Василев, Василев… Лонк де Лоббель вдруг рассмеялся. Бывает же так счастливо в других домах, когда мужьями командуют жены! Маннберг прав, холодная Елена Александровна действительно тает в его, Лонк де Лоббеля, присутствии. Вот если бы так таял и сам Василев в присутствии своей жены!
|
А все‑таки… А все‑таки…
Лонк де Лоббель постучал по столу тонкими белыми пальцами. Не надежнее ли все‑таки будет продолжать вести атаки на Василева, заручившись в качестве своей союзницы его женой?
Он посмотрел на часы. Удобно ли сейчас нанести визит Василевым? Иван Максимович наверняка сейчас уехал куда‑нибудь по делам, и дома только одна Елена Александровна… Что ж, это, пожалуй, и лучше.
И Лонк де Лоббель стал надевать свежую крахмальную манишку и опрыскивать дорогими духами носовые платки.
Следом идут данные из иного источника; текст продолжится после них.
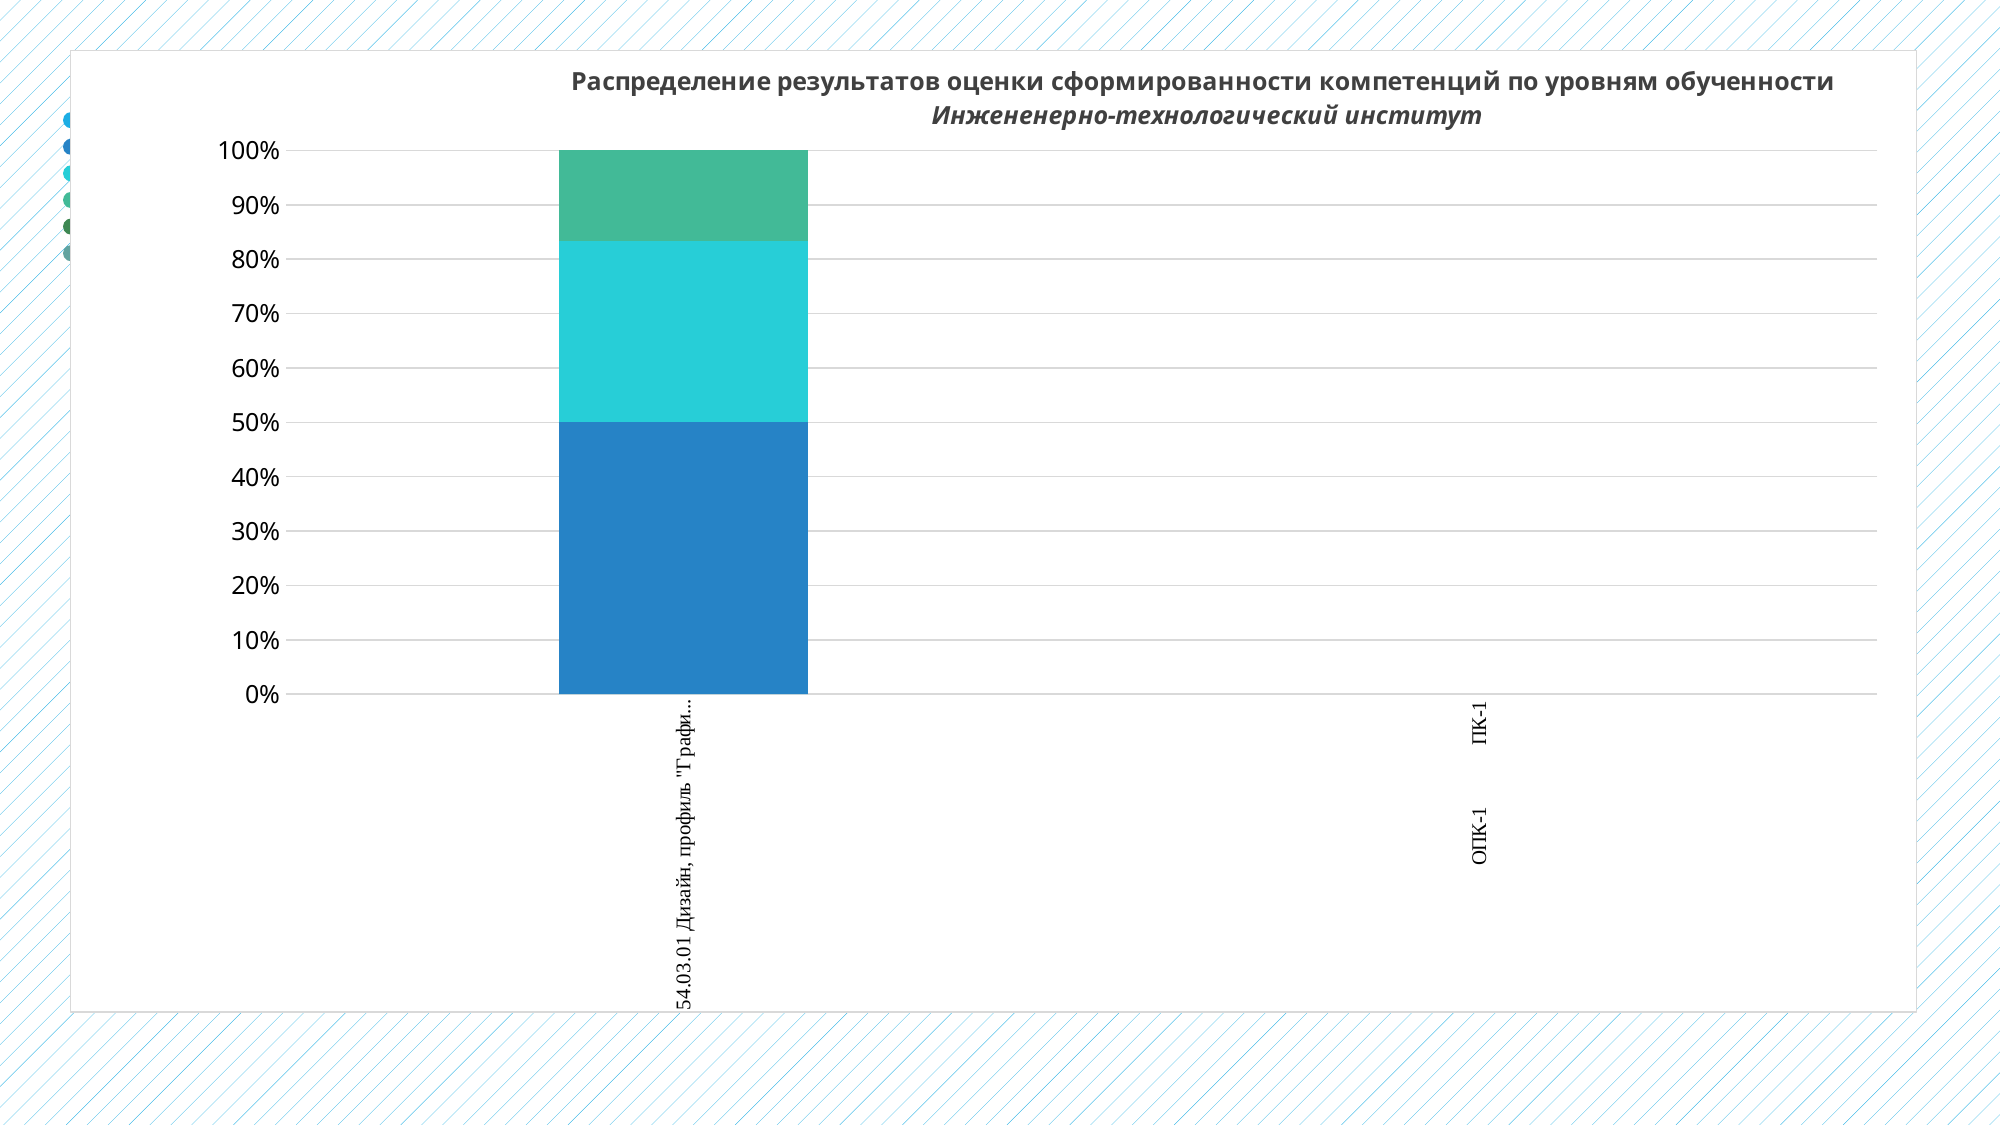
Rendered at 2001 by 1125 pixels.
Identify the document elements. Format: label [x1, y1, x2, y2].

chart [69, 49, 1918, 1014]
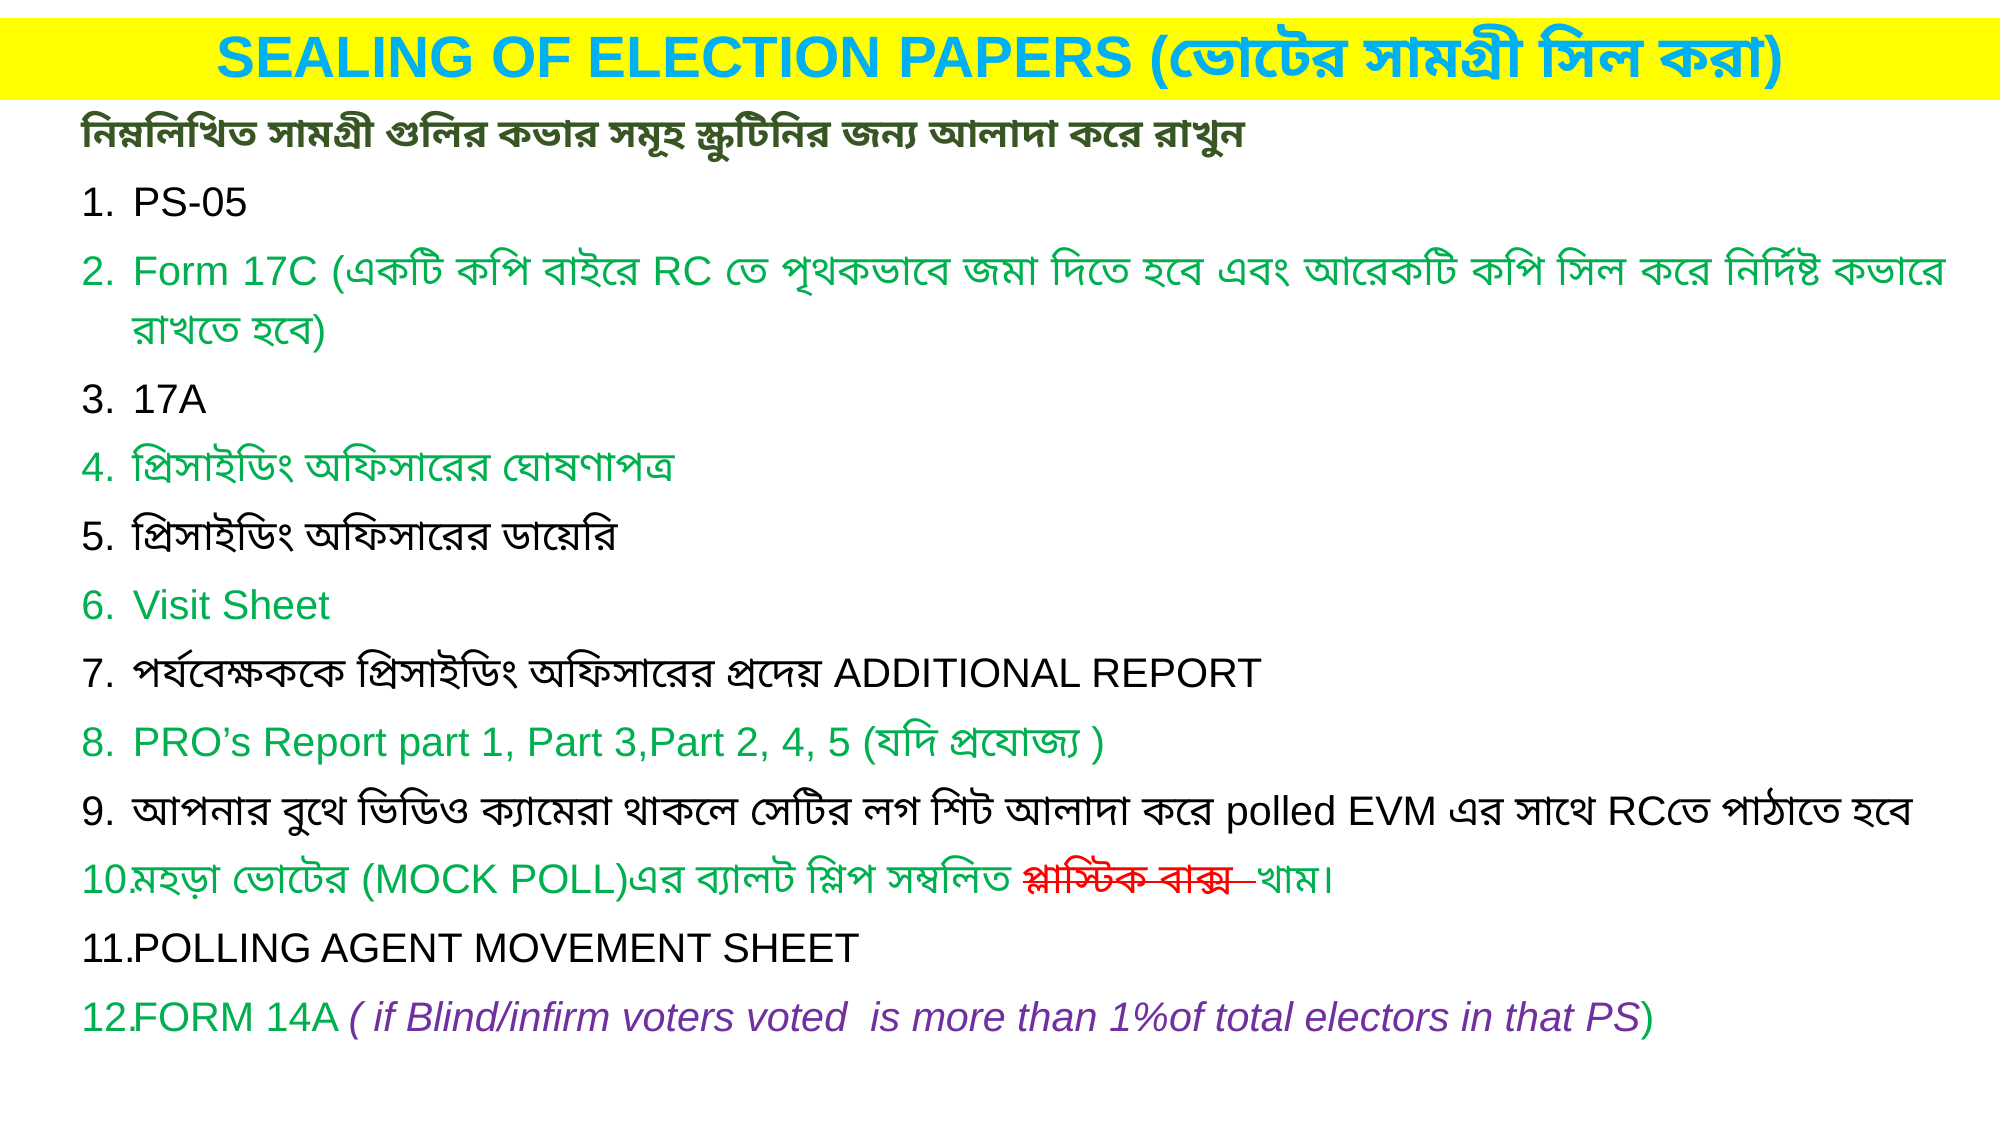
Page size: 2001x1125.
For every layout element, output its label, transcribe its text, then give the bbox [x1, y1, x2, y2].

list নিম্নলিখিত সামগ্রী গুলির কভার সমূহ স্ক্রুটিনির জন্য আলাদা করে রাখুন PS-05 Form 17C (একটি কপি বাইরে RC তে পৃথকভাবে জমা দিতে হবে এবং আরেকটি কপি সিল করে নির্দিষ্ট কভারে রাখতে হবে) 17A প্রিসাইডিং অফিসারের ঘোষণাপত্র প্রিসাইডিং অফিসারের ডায়েরি Visit Sheet পর্যবেক্ষককে প্রিসাইডিং অফিসারের প্রদেয় ADDITIONAL REPORT PRO’s Report part 1, Part 3,Part 2, 4, 5 (যদি প্রযোজ্য ) আপনার বুথে ভিডিও ক্যামেরা থাকলে সেটির লগ শিট আলাদা করে polled EVM এর সাথে RCতে পাঠাতে হবে মহড়া ভোটের (MOCK POLL)এর ব্যালট শ্লিপ সম্বলিত প্লাস্টিক বাক্স খাম। POLLING AGENT MOVEMENT SHEET FORM 14A ( if Blind/infirm voters voted is more than 1%of total electors in that PS) [66, 106, 1961, 1103]
title SEALING OF ELECTION PAPERS (ভোটের সামগ্রী সিল করা) [0, 18, 2000, 100]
Визит Лонк де Лоббеля пришелся на самое неудачное время. Во‑первых, Иван Максимович оказался дома. Во‑вторых, Елена Александровна была чем‑то рассержена. Она плохо слушала гостя и отвечала ему невпопад. Иван Максимович вышел из своего кабинета только затем, чтобы пожать Лонк де Лоббелю руку, и тут же, сославшись на нездоровье, вернулся к себе.
Елена Александровна пожаловалась:
Просто не знаю, что за эти два дня сделалось с мужем. У него какие‑то большие неприятности.
И Лонк де Лоббель с сожалением отметил это для себя: нельзя начинать с человеком тонкое и сложное дело, если у этого человека крупные неприятности. Он полюбопытствовал: а чем же расстроена и отчего так рассержена сама Елена Александровна? Лонк де Лоббель знал отлично, что дела мужа ее мало интересовали. Елена Александровна, напрашиваясь на сострадание, стала рассказывать про дворника Арефия, которого укусила собака и оттого он не посыпал дорожки песком, потом про мужика – оборвыша и попрошайку, который ужасно ей нагрубил и оскорбил ее. Лонк де Лоббель, состроив самое внимательное лицо, не слушал Елену Александровну. Все это – он знал – затянется на долгое время и ни хорошего разговора, ни хорошего обеда в этом доме сегодня не будет. Уйти уже сейчас? Или еще посидеть, на что‑то надеясь?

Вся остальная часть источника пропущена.